## Excerpted records:

-------

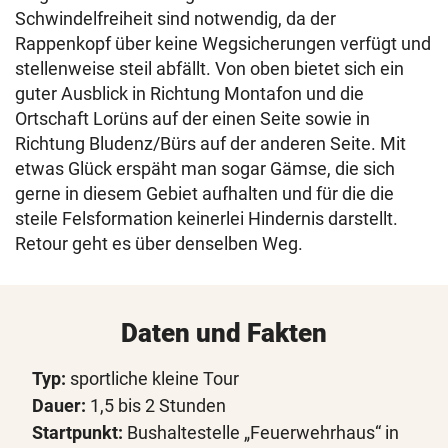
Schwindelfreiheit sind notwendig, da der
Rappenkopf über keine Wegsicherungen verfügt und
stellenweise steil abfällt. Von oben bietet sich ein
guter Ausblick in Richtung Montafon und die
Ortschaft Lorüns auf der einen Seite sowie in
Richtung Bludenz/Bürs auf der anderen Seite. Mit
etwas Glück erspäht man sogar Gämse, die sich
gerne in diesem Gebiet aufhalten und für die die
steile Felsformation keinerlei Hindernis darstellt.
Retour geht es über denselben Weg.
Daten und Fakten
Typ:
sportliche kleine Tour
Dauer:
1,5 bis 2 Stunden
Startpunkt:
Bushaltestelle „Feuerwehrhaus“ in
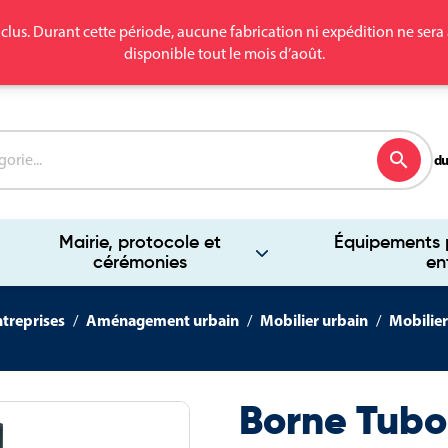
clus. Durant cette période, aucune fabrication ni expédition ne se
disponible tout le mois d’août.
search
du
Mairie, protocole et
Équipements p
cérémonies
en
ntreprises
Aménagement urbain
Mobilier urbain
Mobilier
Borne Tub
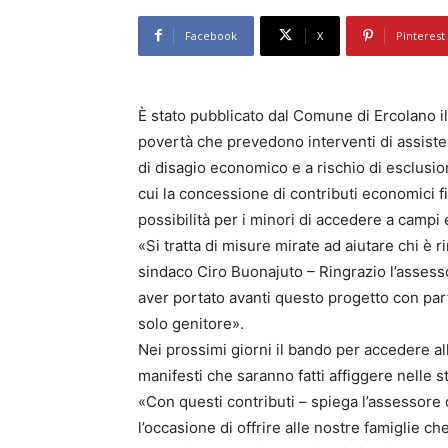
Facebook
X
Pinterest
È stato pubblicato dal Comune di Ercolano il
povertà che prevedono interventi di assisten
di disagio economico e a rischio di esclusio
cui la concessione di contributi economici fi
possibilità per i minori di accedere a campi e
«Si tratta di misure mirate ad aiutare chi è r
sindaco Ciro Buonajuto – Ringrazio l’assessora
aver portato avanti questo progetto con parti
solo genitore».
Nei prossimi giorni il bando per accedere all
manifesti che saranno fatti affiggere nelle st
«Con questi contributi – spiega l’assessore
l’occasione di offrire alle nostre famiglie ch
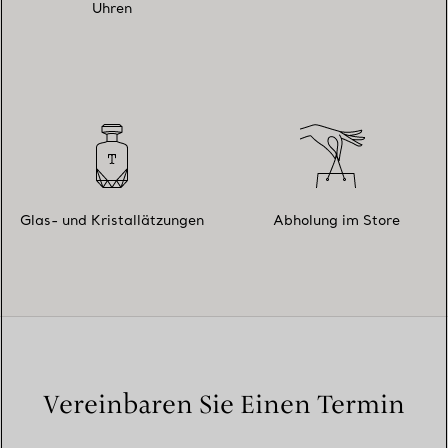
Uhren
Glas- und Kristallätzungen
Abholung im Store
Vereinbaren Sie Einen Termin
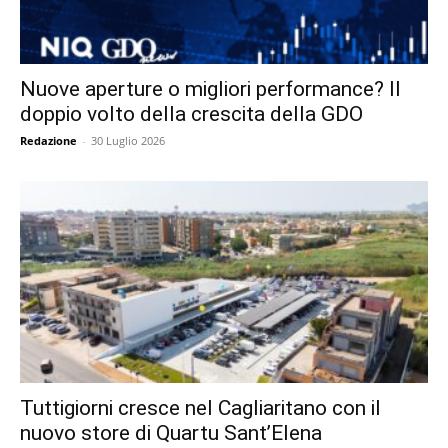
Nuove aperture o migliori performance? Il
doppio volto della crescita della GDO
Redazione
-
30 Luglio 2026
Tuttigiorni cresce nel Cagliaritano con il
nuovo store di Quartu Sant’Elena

-------

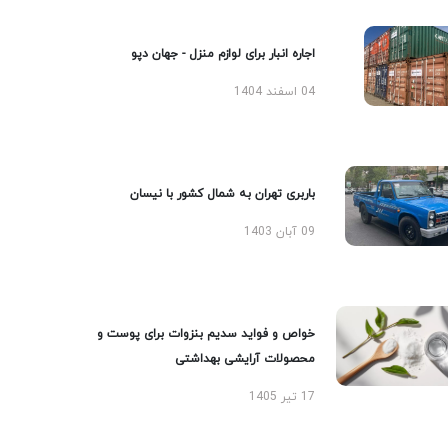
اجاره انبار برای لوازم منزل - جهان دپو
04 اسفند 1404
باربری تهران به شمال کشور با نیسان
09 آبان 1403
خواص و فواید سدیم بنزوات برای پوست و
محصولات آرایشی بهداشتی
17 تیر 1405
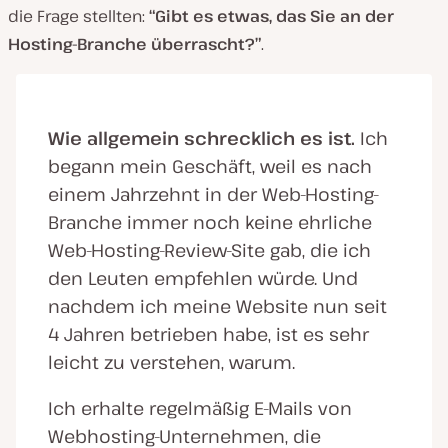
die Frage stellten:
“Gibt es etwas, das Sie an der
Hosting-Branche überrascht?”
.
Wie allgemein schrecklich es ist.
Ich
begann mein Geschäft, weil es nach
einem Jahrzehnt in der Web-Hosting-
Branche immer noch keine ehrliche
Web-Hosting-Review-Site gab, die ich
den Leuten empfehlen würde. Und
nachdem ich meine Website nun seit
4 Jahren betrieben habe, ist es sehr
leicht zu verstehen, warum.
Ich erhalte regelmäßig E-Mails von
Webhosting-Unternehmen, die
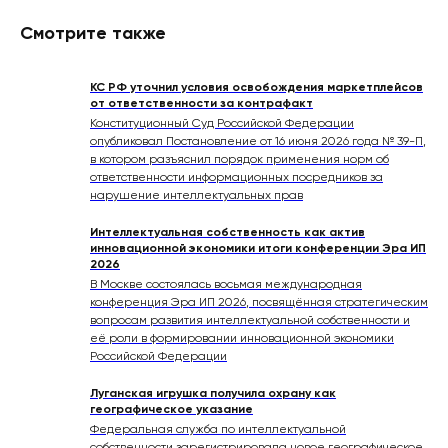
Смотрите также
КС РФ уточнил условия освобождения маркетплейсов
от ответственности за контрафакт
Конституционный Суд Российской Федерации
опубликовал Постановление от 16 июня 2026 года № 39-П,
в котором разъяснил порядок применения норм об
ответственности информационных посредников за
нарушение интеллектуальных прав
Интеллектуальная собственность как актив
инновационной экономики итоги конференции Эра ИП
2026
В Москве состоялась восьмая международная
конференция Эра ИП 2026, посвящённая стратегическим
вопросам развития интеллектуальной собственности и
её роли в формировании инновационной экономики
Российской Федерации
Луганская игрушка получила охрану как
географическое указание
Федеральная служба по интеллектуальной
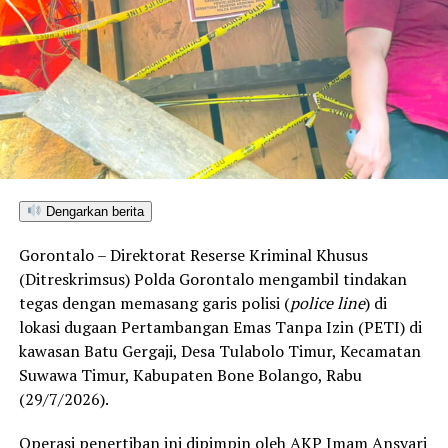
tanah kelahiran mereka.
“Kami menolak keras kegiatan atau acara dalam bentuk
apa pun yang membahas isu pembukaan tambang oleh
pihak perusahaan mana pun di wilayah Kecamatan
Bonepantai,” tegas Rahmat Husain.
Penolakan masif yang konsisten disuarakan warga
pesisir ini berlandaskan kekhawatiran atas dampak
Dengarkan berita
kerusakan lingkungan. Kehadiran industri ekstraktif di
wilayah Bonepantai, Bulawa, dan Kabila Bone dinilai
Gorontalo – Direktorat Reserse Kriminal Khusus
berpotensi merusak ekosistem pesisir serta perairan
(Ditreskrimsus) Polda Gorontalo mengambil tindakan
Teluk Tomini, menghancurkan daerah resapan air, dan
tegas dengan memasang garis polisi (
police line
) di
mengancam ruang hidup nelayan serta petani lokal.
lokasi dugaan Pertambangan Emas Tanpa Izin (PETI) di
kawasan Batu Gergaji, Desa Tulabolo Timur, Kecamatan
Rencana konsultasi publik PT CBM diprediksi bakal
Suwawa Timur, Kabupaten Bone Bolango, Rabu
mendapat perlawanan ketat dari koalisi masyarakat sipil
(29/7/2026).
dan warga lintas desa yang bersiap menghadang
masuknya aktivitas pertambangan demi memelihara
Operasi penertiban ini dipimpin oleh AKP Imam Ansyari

-------

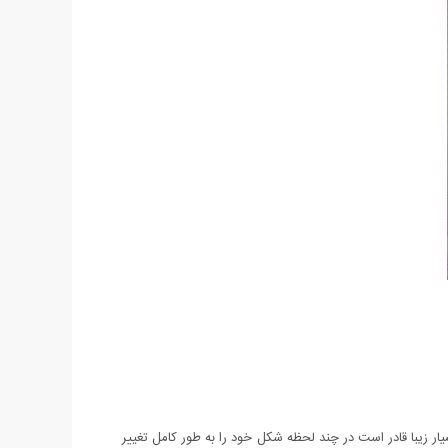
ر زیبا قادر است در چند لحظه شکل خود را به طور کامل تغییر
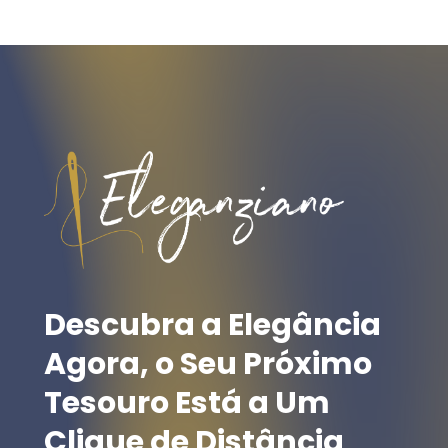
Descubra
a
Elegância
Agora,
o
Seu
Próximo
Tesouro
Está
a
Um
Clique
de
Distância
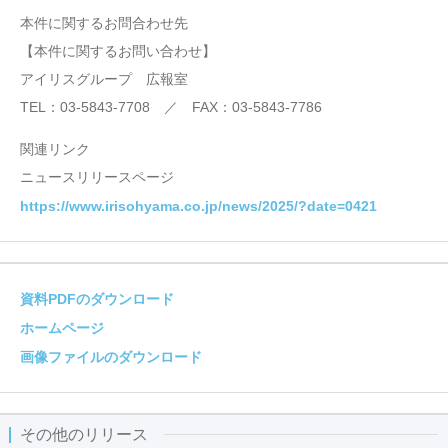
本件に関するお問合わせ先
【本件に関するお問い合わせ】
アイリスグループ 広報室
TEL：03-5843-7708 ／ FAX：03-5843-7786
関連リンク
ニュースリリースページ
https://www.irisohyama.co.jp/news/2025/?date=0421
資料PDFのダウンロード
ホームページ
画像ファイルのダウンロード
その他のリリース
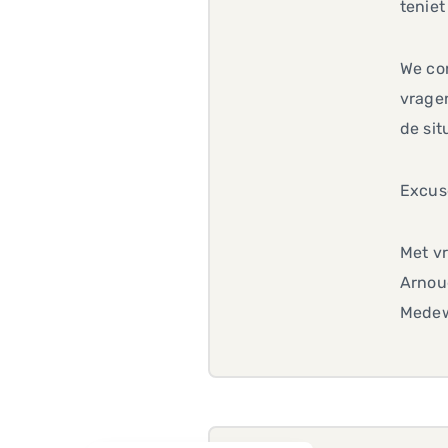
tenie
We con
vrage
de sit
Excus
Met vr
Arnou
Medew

-------

## What to produce:
Give the lines of the data above as a numbered list, starting at the line containing "Nuove aperture o migliori performance? Il" and ending at the line containing "nuovo store di Quartu Sant’Elena", with both of those lines included and any blank lines left out.

## Result of this task:
1. Nuove aperture o migliori performance? Il
2. doppio volto della crescita della GDO
3. Redazione
4. -
5. 30 Luglio 2026
6. Tuttigiorni cresce nel Cagliaritano con il
7. nuovo store di Quartu Sant’Elena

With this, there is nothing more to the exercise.